Describe the types of strings that conform to the following regular expressions and construct an example that is matched by the regular expression.
(a) [0-9]+\$
(b) \b[a-z]{1,4}\b
(c) .*?\.txt$
(d) \d{2}/\d{2}/\d{4}
(e) <(.+?)>.+?</\1>

Answer 4 :-

# (i)
str_4i <- c("ADGYRE67575$", "1245638ABCV$","123BAC45")
str_detect(str_4i,"[0-9]+\\$" )
## [1]  TRUE FALSE FALSE
# (ii)
str_4ii <- c( "test in the week","Cat", "1234")
str_detect(str_4ii,"\\b[a-z]{1,4}\\b")
## [1]  TRUE FALSE FALSE
# (iii)
strPattern <- ".*?\\.txt$"
str_4iii <- c("Assingment.txt","assignment")
str_detect(str_4iii,strPattern)
## [1]  TRUE FALSE
# (iv)
strPatt <- "\\d{2}/\\d{2}/\\d{4}"
str_4iv <-c("2/2/1977","02/02/1977","1977/03/29","03/29/86")
str_detect(str_4iv,strPatt)
## [1] FALSE  TRUE FALSE FALSE
# (v)
strPatt <- "<(.+?)>.+?</\\1>"
str_4v <- c("<h1> this is an paragraph header</h1>","<p>test</pt>","<test>b</test")
str_detect(str_4v,strPatt)
## [1]  TRUE FALSE FALSE

Question 9:-

The following code hides a secret message.
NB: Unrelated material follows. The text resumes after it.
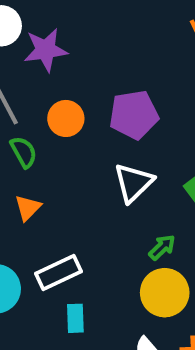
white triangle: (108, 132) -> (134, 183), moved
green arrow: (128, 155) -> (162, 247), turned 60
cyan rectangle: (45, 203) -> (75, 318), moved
Crack it with R and regular expressions. Hint: Some of the characters are more revealing than others! The code snippet is also available in the materials at www.r-datacollection.com. clcopCow1zmstc0d87wnkig7OvdicpNuggvhryn92Gjuwczi8hqrfpRxs5Aj5dwpn0Tanwo Uwisdij7Lj8kpf03AT5Idr3coc0bt7yczjatOaootj55t3Nj3ne6c4Sfek.r1w1YwwojigO d6vrfUrbz2.2bkAnbhzgv4R9i05zEcrop.wAgnb.SqoU65fPa1otfb7wEm24k6t3sR9zqe5 fy89n6Nd5t9kc4fE905gmc4Rgxo5nhDk!gr

Answer 9 :-

secret_mesg <- c("clcopCow1zmstc0d87wnkig7OvdicpNuggvhryn92Gjuwczi8hqrfpRxs5Aj5dwpn0Tanwo
Uwisdij7Lj8kpf03AT5Idr3coc0bt7yczjatOaootj55t3Nj3ne6c4Sfek.r1w1YwwojigO
d6vrfUrbz2.2bkAnbhzgv4R9i05zEcrop.wAgnb.SqoU65fPa1otfb7wEm24k6t3sR9zqe5
fy89n6Nd5t9kc4fE905gmc4Rgxo5nhDk!gr")

secret_msg <- unlist(str_extract_all(secret_mesg,"[[:upper:].]{1,}"))
secret_msg <- cc(secret_msg)
secret_msg <- str_replace_all(secret_msg,",","")
secret_msg <- str_replace_all(secret_msg,"\\."," ")
secret_msg
## [1] "C O N G R A T U L AT I O N S   Y O U   A R E   A  S U P E R N E R D"

Summary

During these examples we learnt various techniques of regular expression(back referencing, fixed, {}repeators, [:alpha/space:]). Used various methods of stringr , concetanation packages to manipulate the strings.